Matt’s charming piece on his first encounter with Indiana Jones’ first adventure and his parents’ media pioneering brought back my own childhood memories of how I first discovered movies on videotape – and particularly which two films I watched over and over for family reasons.

To say the least, my parents had a very odd (not to say dark) media pedagogy when it came to deciding what films we would be allowed to see: by age 12, they had taken us to see the likes of Robin Hood – Prince of Thieves, Bram Stoker’s Dracula and Conquest of Paradise at cinemas, all of which were certainly not age-appropriate and featured memorably violent fights, vampire fellatio and witch strangulations (I assume there was a theme when my mom took me to watch the bleak Anna Göldin – Last Witch of Europe shortly after). Even worse were their choices for films on television, and I particularly remember the trauma of seeing Visconti’s The Damned (after whose ‘Night of Long Knives’ I couldn’t sleep all night) and the incessant sex scenes of The Other Side of Midnight. In short, terrible choices of parental guidance.

Even more oddly, however, they insisted that under no circumstances should we ever watch the adaptation of Umberto Eco’s The Name of the Rose, and they scared us with the revolting horror and violence we would encounter if we watched it nevertheless. Children wouldn’t be children if this hadn’t stoked our interest even more, and my sister and I craved the opportunity of getting our hands on that particular movie.

Contrary to Matt’s family, our parents weren’t tech pioneers – but my grandfather was! Coincidentally, by the late 1980s, he also bought a Commodore 64 as his first computer and let us have it when he got into further DOS programming. He was also the first person in our family to not just own a video recorder but indeed a JVC ‘double-decker’, on which you could both tape and copy programmes from one tape to the other. Consequently, his collection was growing, and among the many tapes, there was an excellent collection of documentaries on the Second World War – but only exactly two feature films as original VHS releases. Those would become the two movies my sister and I would watch incessantly whenever we slept over at my grandparents’ house in Thun, which was regularly!

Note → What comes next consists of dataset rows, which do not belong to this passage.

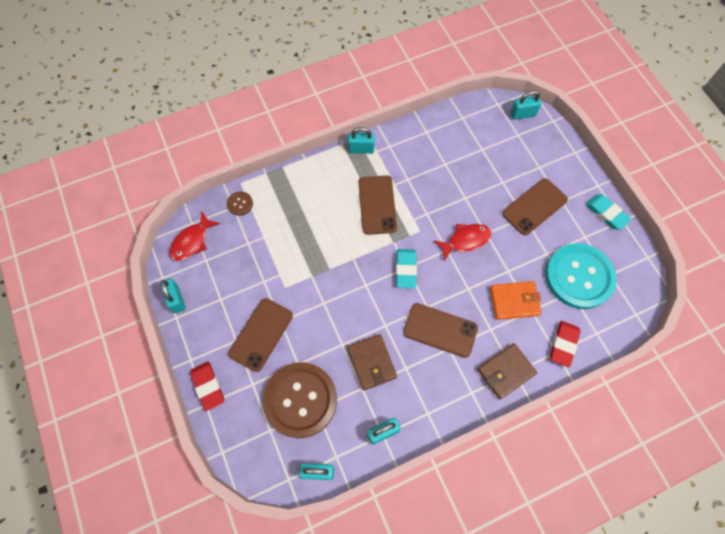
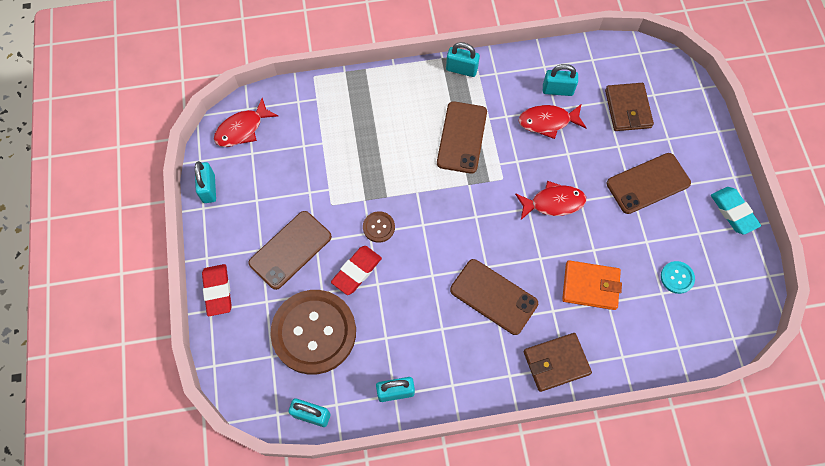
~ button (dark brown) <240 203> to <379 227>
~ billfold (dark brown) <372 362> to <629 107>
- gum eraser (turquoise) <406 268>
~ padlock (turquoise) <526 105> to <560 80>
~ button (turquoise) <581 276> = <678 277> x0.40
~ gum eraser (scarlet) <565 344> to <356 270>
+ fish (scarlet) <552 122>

Still one of the greatest revelations in (my) movie history and one we saw a million times as teenagers!

I consider myself lucky that they are excellent films that I still count both among my favourites. The first one started with a brilliantly lengthy scene of gangsters and cowboys congregating around a Western train station. There was noticeably no music but instead the incessant screech of a windmill. At the end of all this, a man with a harmonica would show up and break the tension with music and gunshots. Sergio Leone’s Once Upon a Time in the West (1968) wasn’t only the first film score I ever consciously listened to, it was also a good lesson in all the basics I needed to have about great filmmaking. I particularly remember the emotional impact of Jill (Claudia Cardinale) coming across her dead new family on the hopeful ranch of ‘Sweetwater’, the steely blue eyes of Henry Fonda’s untypically cruel villain Frank and the devastating revelation of Charles Bronson’s past by the end of the film. Only much later, when I got to enjoy this epic Western again on the big screen, did I realise that I had been exposed to only the Pan and Scan version and understand the power of seeing the final duel in glorious CinemaScope.

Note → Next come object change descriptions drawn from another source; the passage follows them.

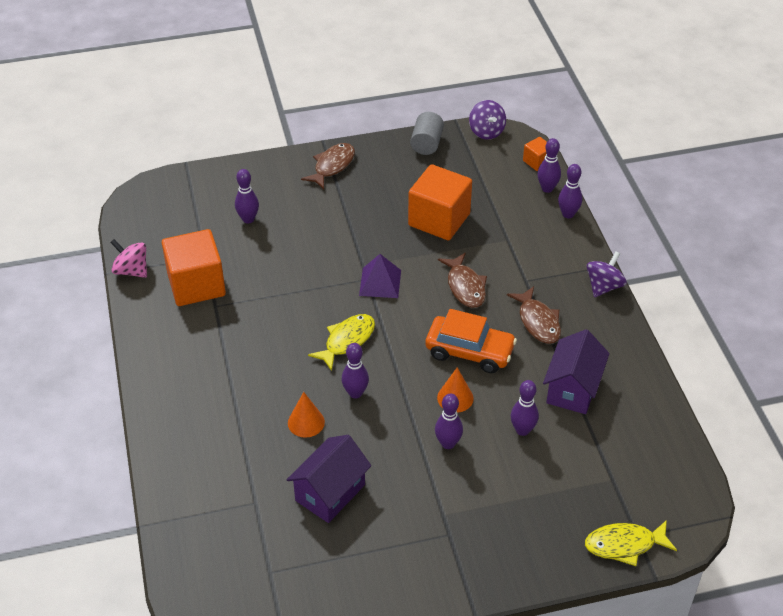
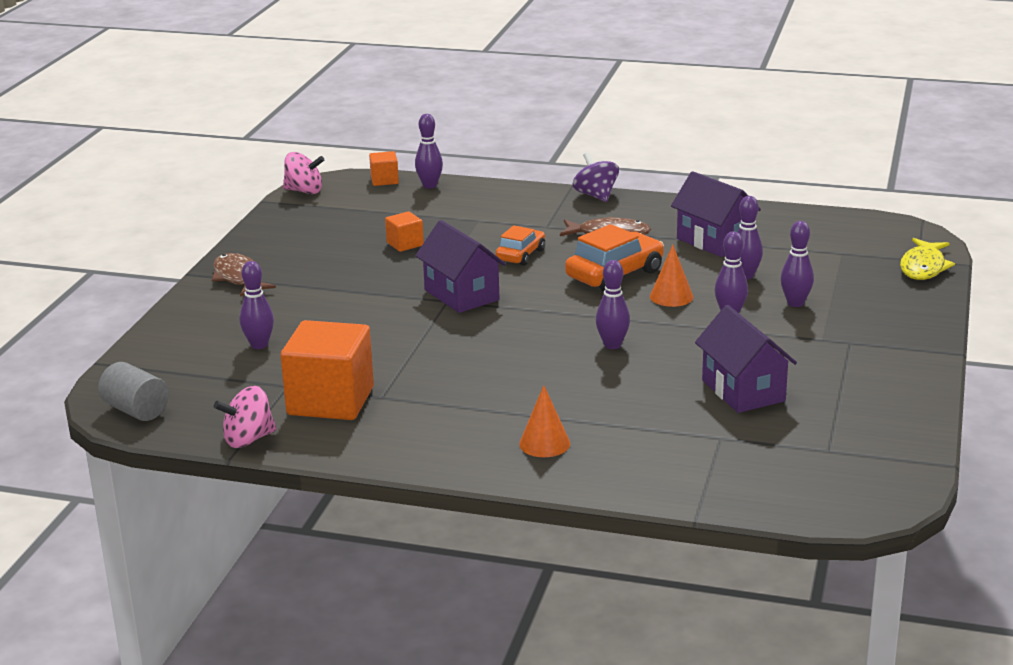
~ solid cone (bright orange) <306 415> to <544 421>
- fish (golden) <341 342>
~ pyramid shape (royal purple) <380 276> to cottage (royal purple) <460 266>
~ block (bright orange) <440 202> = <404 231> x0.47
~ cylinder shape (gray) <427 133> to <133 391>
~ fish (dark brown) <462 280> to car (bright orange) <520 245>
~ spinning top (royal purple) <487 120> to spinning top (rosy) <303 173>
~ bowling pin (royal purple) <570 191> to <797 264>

You might have guessed: the second original tape was indeed Jean-Jacques Annaud’s adaptation of The Name of the Rose (1986), the rather crime-thrillery take on Eco’s intricately medieval and often highly philosophical novel and the film that put Sean Connery back on the 1980s cinematic map. From the eerie prologue to Connery’s arrival at the murdering monastery, accompanied by his novice Adson (Christian Slater in an early role) and the increasingly gory monk killings, I was completely mesmerized by the film and couldn’t watch it often enough. Admittedly, that famous sexual encounter between Atzon and a gorgeous nameless village girl (Valentina Vargas) played a role in that too, not to mention the glimpse of Christian Slater’s…

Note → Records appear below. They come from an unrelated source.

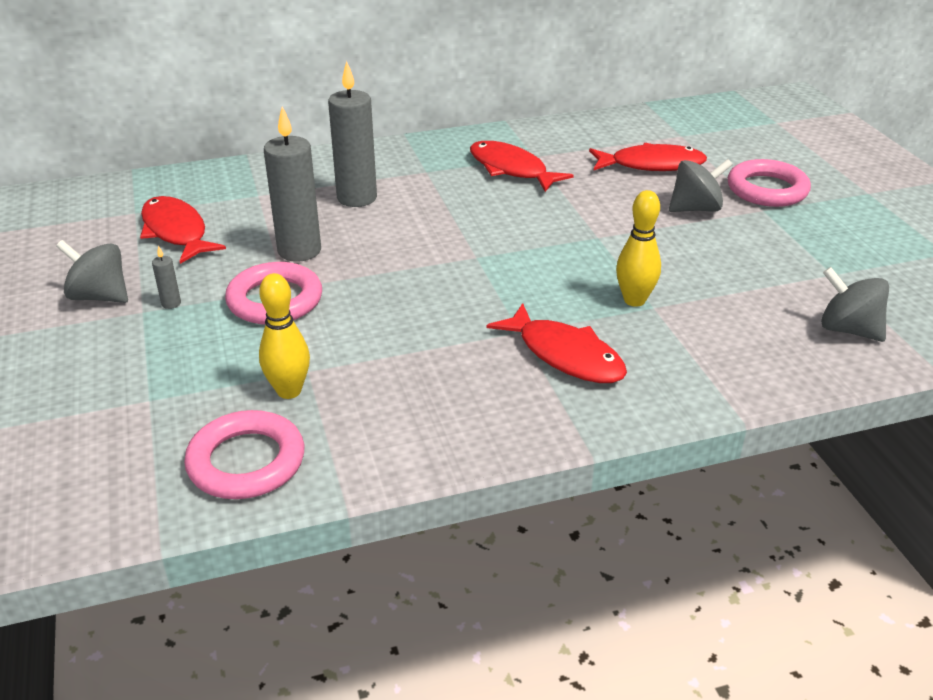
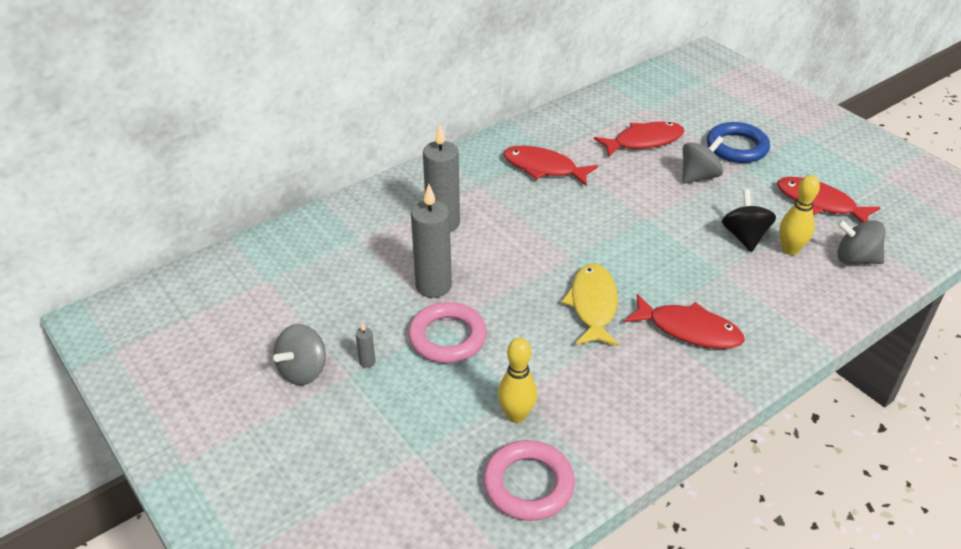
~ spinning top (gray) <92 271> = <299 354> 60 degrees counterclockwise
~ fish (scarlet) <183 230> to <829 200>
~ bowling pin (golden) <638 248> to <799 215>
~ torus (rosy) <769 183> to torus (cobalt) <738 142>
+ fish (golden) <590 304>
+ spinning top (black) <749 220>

Not the only reason The Name of the Rose was repeat-viewing for us whenever we had a chance.

But(t) not only that: Both films combined exposed me to atmospheric locations, great international casts and master filmmakers, contrasting scores and ingenious suspense. As an initiation to cinema as a whole, I could have done much worse, I believe, especially if I had left my parents at the steering wheel of my filmic explorations. In any case, I’m still incredibly grateful for their hilarious failure and my grandparents’ apparent lenience. They both shaped my cinematic tastebuds and left behind indelible aftertastes.